* **TEXT PASSAGE**:
- Yümai
- Yume Location within Tibet Autonomous Region
- Coordinates: 28°38′00″N 93°04′23″E﻿ / ﻿28.6332°N 93.0731°E
- Country: China
- Region: Tibet
- Prefecture: Shannan Prefecture
- County: Lhünzê County

Area
- • Total: 450 km^{2} (170 sq mi)

Population (2017)
- • Total: 32
- • Major Nationalities: Tibetan
- • Regional dialect: Tibetan language
- Time zone: +8

= Yume, Tibet =

Yume or Yümé, also spelt Yümai
,
is a township in the Lhuntse County in Tibet region of China. Yume is on the bank of the Yume Chu river, a tributary of the Subansiri River, which it joins the China–India border close to Taksing. The township is part of the Tsari district, considered holy by Tibetans.

== Location and significance ==

Yume is on the bank of Yume Chu river, a short tributary of the Subansiri River, which it joins near Tibet's border with India's Arunachal Pradesh. Yume is in the western section of the Buddhist holy ground of Tsari centred at the Dakpa Sheri mountain.

The 12-yearly rongkor (ravine circuit) pilgrimage around the Tsari mountain passed through Yume, after passing through Migyitun, Gelensiniak and Taksing, to finish at Chösam. The last rongkor pilgrimage was held in 1956, after which the Sino-Indian border conflict put a stop to the practice. Tibetologist Claude Arpi has called for India and China to cooperate to bring about a resumption of the pilgrimage.

* **Extracted page text data**:
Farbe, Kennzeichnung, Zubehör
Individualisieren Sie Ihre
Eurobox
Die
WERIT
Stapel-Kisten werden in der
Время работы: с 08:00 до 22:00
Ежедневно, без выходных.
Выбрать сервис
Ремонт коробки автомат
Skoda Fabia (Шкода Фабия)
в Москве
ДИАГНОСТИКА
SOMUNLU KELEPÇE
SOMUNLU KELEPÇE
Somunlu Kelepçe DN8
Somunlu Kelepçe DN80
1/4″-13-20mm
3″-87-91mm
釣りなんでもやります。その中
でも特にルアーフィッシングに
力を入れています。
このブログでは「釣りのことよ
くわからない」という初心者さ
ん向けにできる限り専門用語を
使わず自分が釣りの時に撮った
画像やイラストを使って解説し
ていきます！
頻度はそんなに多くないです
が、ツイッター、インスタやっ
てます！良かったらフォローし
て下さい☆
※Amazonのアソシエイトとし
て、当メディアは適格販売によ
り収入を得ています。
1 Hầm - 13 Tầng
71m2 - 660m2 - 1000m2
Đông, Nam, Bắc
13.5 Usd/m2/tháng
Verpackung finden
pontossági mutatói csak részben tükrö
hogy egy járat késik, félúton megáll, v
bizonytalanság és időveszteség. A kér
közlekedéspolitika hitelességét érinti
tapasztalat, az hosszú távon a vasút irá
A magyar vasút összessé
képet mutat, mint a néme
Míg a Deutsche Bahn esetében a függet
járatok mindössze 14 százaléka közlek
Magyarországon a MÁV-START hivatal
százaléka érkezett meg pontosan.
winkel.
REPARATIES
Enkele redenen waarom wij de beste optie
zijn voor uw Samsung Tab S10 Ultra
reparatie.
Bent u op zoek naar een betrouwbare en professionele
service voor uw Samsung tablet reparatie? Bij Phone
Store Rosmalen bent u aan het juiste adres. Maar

...

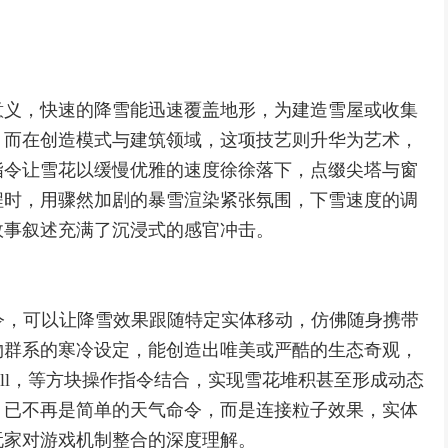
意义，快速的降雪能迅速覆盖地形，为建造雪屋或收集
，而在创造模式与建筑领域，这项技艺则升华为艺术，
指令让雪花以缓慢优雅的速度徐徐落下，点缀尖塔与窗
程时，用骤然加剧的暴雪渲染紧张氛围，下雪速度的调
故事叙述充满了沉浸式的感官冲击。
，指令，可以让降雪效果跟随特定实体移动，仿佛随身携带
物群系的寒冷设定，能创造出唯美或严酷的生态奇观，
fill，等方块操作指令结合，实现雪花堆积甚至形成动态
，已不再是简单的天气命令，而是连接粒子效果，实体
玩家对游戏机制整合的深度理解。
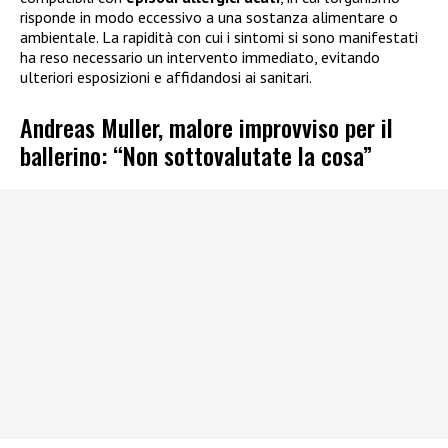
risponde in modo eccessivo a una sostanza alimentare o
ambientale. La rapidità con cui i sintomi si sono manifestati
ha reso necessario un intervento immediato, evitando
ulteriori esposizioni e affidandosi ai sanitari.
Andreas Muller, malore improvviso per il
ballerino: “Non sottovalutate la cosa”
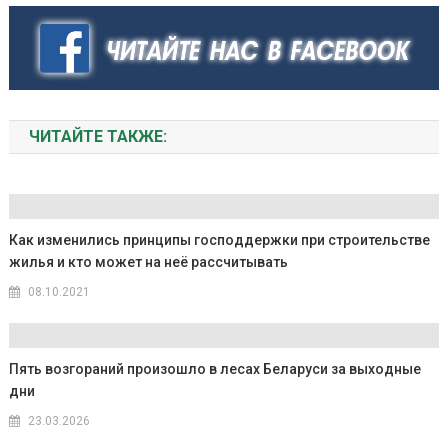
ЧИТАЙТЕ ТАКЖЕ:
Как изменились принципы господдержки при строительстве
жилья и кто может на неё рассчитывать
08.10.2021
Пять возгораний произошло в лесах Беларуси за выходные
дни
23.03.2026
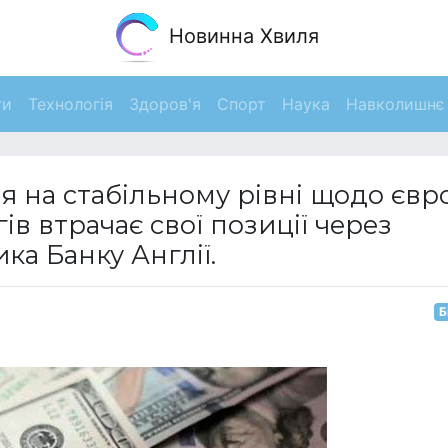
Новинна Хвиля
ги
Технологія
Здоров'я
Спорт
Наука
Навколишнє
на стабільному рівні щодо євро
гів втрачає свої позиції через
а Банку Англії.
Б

* **TASKS TO PERFORM**:
• a. Answer these questions from the article on Yume, Tibet, in the order shown:
(i) What total population does the article give for 2017?
(ii) At which mountain is the holy ground of Tsari centred?
(iii) In what year was the last rongkor pilgrimage held?
• b. From the article on Yume, Tibet, write out the text between "Yume or Yümé, also" and "holy by Tibetans.", inclusive, swapping "township" for "village".
• c. Resume the article on Yume, Tibet, picking up after its final sentence.

* **TASK RESPONSES**:
• a.
(i) 32
(ii) Dakpa Sheri
(iii) 1956

• b.
Yume or Yümé, also spelt Yümai
,
is a village in the Lhuntse County in Tibet region of China. Yume is on the bank of the Yume Chu river, a tributary of the Subansiri River, which it joins the China–India border close to Taksing. The village is part of the Tsari district, considered holy by Tibetans.

• c.
== Development ==
Yume is in a wet Himalayan border region uncharacteristic of the dry Tibetan plateau. With the shutting down of the Tsari pilgrimage, the population of Yume seems to have dwindled. In 2011, it was reported that Yume had only nine households, and described as China's smallest township.

China has funded development of the region by building roads, mobile telephone networks, a power grid and a medical centre. Its current population is said to be 300, probably including Chinese staff and settlers.

==Transportation==
Yume Highway connects the town of Chösam with Yume, and runs almost till the end of the township, barring the uncertain China-India border region. Chösam is on China National Highway 219, connecting to other major towns of the region such as Migyitun, Sangnag Chöling, Charme, Doyul, Lung and Chayul.

==See also==
- List of towns and villages in Tibet

==Bibliography==
- Huber, Toni (1992). "A Tibetan Map of lHo-kha in the South-Eastern Himalayan Borderlands of Tibet"
- Huber, Toni (1999). "The Cult of Pure Crystal Mountain: Popular Pilgrimage and Visionary Landscape in Southeast Tibet"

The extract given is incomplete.